→ **ACTIVITY**
Exactly as written, give back every record below.

# # # # #

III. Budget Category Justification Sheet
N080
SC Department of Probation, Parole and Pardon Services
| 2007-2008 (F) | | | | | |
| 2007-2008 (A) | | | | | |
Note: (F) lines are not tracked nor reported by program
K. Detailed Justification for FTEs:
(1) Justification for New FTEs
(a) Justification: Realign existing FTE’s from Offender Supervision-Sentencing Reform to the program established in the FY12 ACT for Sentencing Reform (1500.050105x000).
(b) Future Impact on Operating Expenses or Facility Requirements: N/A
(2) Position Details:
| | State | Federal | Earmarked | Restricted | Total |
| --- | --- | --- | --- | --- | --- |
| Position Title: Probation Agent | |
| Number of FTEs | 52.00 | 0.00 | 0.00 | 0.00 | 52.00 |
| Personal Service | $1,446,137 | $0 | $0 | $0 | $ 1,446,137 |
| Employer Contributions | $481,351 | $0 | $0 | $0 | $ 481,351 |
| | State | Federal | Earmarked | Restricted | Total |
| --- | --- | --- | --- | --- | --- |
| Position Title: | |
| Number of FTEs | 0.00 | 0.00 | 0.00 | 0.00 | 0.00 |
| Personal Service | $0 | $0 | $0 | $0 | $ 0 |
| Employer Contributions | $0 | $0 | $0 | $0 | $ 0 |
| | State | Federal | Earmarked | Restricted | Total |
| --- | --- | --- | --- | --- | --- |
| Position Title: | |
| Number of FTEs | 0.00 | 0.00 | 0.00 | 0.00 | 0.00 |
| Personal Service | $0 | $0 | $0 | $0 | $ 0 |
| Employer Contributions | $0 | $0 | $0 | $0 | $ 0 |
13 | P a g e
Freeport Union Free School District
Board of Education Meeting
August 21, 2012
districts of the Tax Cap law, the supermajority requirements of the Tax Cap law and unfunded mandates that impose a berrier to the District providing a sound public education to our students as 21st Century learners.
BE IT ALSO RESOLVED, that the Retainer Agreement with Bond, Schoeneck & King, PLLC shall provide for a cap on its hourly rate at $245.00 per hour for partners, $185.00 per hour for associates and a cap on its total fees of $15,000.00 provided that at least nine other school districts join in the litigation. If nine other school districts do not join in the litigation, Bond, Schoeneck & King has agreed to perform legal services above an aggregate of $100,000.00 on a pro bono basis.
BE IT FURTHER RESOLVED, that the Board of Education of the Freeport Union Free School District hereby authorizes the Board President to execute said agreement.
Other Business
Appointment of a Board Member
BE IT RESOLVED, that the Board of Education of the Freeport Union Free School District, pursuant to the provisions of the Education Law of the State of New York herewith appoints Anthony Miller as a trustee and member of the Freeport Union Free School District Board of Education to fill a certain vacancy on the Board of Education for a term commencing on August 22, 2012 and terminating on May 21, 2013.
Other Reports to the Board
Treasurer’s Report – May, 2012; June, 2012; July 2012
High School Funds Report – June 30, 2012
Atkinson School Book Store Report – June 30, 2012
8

# # # # #

→ **WRITTEN ANSWER**
III. Budget Category Justification Sheet
N080
SC Department of Probation, Parole and Pardon Services
| 2007-2008 (F) | | | | | |
| 2007-2008 (A) | | | | | |
Note: (F) lines are not tracked nor reported by program
K. Detailed Justification for FTEs:
(1) Justification for New FTEs
(a) Justification: Realign existing FTE’s from Offender Supervision-Sentencing Reform to the program established in the FY12 ACT for Sentencing Reform (1500.050105x000).
(b) Future Impact on Operating Expenses or Facility Requirements: N/A
(2) Position Details:
| | State | Federal | Earmarked | Restricted | Total |
| --- | --- | --- | --- | --- | --- |
| Position Title: Probation Agent | |
| Number of FTEs | 52.00 | 0.00 | 0.00 | 0.00 | 52.00 |
| Personal Service | $1,446,137 | $0 | $0 | $0 | $ 1,446,137 |
| Employer Contributions | $481,351 | $0 | $0 | $0 | $ 481,351 |
| | State | Federal | Earmarked | Restricted | Total |
| --- | --- | --- | --- | --- | --- |
| Position Title: | |
| Number of FTEs | 0.00 | 0.00 | 0.00 | 0.00 | 0.00 |
| Personal Service | $0 | $0 | $0 | $0 | $ 0 |
| Employer Contributions | $0 | $0 | $0 | $0 | $ 0 |
| | State | Federal | Earmarked | Restricted | Total |
| --- | --- | --- | --- | --- | --- |
| Position Title: | |
| Number of FTEs | 0.00 | 0.00 | 0.00 | 0.00 | 0.00 |
| Personal Service | $0 | $0 | $0 | $0 | $ 0 |
| Employer Contributions | $0 | $0 | $0 | $0 | $ 0 |
13 | P a g e
Freeport Union Free School District
Board of Education Meeting
August 21, 2012
districts of the Tax Cap law, the supermajority requirements of the Tax Cap law and unfunded mandates that impose a berrier to the District providing a sound public education to our students as 21st Century learners.
BE IT ALSO RESOLVED, that the Retainer Agreement with Bond, Schoeneck & King, PLLC shall provide for a cap on its hourly rate at $245.00 per hour for partners, $185.00 per hour for associates and a cap on its total fees of $15,000.00 provided that at least nine other school districts join in the litigation. If nine other school districts do not join in the litigation, Bond, Schoeneck & King has agreed to perform legal services above an aggregate of $100,000.00 on a pro bono basis.
BE IT FURTHER RESOLVED, that the Board of Education of the Freeport Union Free School District hereby authorizes the Board President to execute said agreement.
Other Business
Appointment of a Board Member
BE IT RESOLVED, that the Board of Education of the Freeport Union Free School District, pursuant to the provisions of the Education Law of the State of New York herewith appoints Anthony Miller as a trustee and member of the Freeport Union Free School District Board of Education to fill a certain vacancy on the Board of Education for a term commencing on August 22, 2012 and terminating on May 21, 2013.
Other Reports to the Board
Treasurer’s Report – May, 2012; June, 2012; July 2012
High School Funds Report – June 30, 2012
Atkinson School Book Store Report – June 30, 2012
8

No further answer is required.